**Texte:**

━━━━━━━━━━━━━━━━━━━━━━━━━━━━━━

Quand je regarde l'écran, l'écran me regarde.
Parfaitement produite, construite sur des rails solides (le script original est en béton armé et les différents scénaristes qui s'y sont collés n'ont eu qu'à remettre au goût du jour) et dotée d'un casting ultra-glamour - quoique un brin surprenant - cette nouvelle version du western à grand spectacle de Sturges fait preuve de suffisamment de bon goût mâtiné d'une certaine humilité de bon aloi pour faire adhérer même les plus réticents.
On pourra ainsi, en profitant du confort de la vidéo, analyser la démarche consistant à ne (surtout) pas s'aliéner les nostalgiques du modèle tout en ménageant quelques ouvertures pour plaire aux plus jeunes. Le film d'Antoine Fuqua oscille entre deux tendances et choisit un compromis parfois trop tiède, ne cherchant jamais à ringardiser l'original (qui n'est lui-même qu'un remake) tout en insérant des touches de pop culture fun et jouissive. Comme le disait Nico plus haut, c'est plaisant. Et même la seconde fois. Le menu sobre est accompagné du thème à peine modifié d'Elmer Bernstein - et ça, ça vous met d'emblée la patate. Le score du duo James Horner & Simon Franglen (le second ayant terminé la composition posthume du premier) sera toutefois moins convaincant dans le déroulé du film, avec ces itérations (quelques notes de cuivres) rappelant trop fortement le Jerry Goldsmith de Patton.

━━━━━━━━━━━━━━━━━━━━━━━━━━━━━━

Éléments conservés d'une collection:
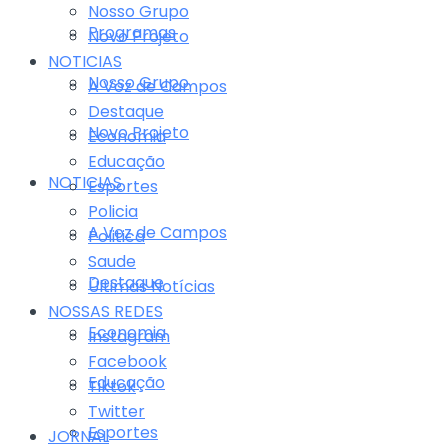
Nosso Grupo
Programas
Novo Projeto
NOTICIAS
Nosso Grupo
A Voz de Campos
Destaque
Novo Projeto
Economia
Educação
NOTICIAS
Esportes
Policia
A Voz de Campos
Politica
Saude
Destaque
Últimas Notícias
NOSSAS REDES
Economia
Instagram
Facebook
Educação
Tiktok
Twitter
Esportes
JORNAL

━━━━━━━━━━━━━━━━━━━━━━━━━━━━━━

**Votre travail:**
• 1. D'après la critique du film, qui a achevé la composition de la musique après la mort de James Horner ?
• 2. Citez tous les compositeurs dont la musique est évoquée dans la critique du film.
• 3. Poursuivez la critique du film à la suite de sa dernière phrase.

**Résultats attendus:**
• 1. Simon Franglen.

• 2. Elmer Bernstein, James Horner, Simon Franglen, Jerry Goldsmith

• 3.
Les choix scénaristiques sont du même acabit : par moments, on va retrouver les mêmes scènes - et parfois certaines des répliques du film de Sturges (comme le recrutement de Goodnight/Ethan Hawke & Billy/Byung-Hung Lee qui est la copie conforme de celui de Britt/James Coburn) ; mais le script de Wenk & Pizzolatto s'éloigne d'autres fois sensiblement de l'original. Ainsi, le personnage central a été conçu à l'image de celui de Chris/Yul Brynner : un homme solitaire, imposant, sûr de lui et qui ne se laisse pas facilement émouvoir. Denzel Washington est parfait pour coller à la peau de ce leader pragmatique, pourtant on va lui rajouter une motivation supplémentaire qui, si elle est censée enrichir le personnage (il faut avouer qu'ils ne sont guère creusés), appauvrit paradoxalement le contexte : ce n'est pas uniquement par principe moral que Sam Chisolm accepte d'aider les colons du petit village de Rose Creek, mais quelque élément trouble de son passé. D'ailleurs, s'il mène sa barque au départ avec rigueur, il accepte aussi d'engager des éléments rencontrés par pur hasard, comme Red Harvest. Et là où le premier Sept Mercenaires dressait un constat amer sur la "profession" de pistolero, en une sorte de crépuscule du Far-West légendaire (avec de jolies phrases sur l'avenir appartenant aux fermiers), la version 2016 se contente d'en faire des héros "magnifiques" (pour reprendre le titre original et la dernière phrase du film), certains se rachetant une conduite pour l'occasion.
Ne boudons pas notre plaisir toutefois, car comme on l'annonçait, le casting est de haute volée, et souvent agréablement surprenant. D'Onofrio est délicieusement bestial, Chris Pratt tente (avec succès) d'être au moins aussi cool que Steve McQueen et Martin Sensmeier campe un Comanche terriblement magnétique. En face, Sarsgard en fait des tonnes dans le rôle de l'implacable Bogue, à la limite du ridiculement rétro. Et il faut avouer qu'Haley Bennett, qui joue la jeune veuve avec "assez de couilles" pour se dresser sur son chemin et recruter des mercenaires, dispose de suffisamment de sensualité farouche pour magnétiser la pellicule. Enfin ça fait plaisir de revoir Ethan Hawke aussi impliqué (son rôle de Goodnight Robicheaux, de loin le plus riche de tous, est également le seul à surpasser son modèle de 1961 : Lee, joué par Robert Vaughn).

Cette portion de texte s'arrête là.